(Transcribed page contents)
· · · · ·

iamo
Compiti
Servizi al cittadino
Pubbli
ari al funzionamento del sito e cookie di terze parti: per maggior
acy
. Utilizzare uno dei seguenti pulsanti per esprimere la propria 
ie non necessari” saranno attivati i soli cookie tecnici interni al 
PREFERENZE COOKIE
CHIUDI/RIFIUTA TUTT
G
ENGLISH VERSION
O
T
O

· · · · ·

▸ WORK REQUEST
Only the lines from the one containing "ari al funzionamento" through the final line of the records above should be printed, exactly as they stand.

▸ OUTPUT BELOW
ari al funzionamento del sito e cookie di terze parti: per maggior
acy
. Utilizzare uno dei seguenti pulsanti per esprimere la propria 
ie non necessari” saranno attivati i soli cookie tecnici interni al 
PREFERENZE COOKIE
CHIUDI/RIFIUTA TUTT
G
ENGLISH VERSION
O
T
O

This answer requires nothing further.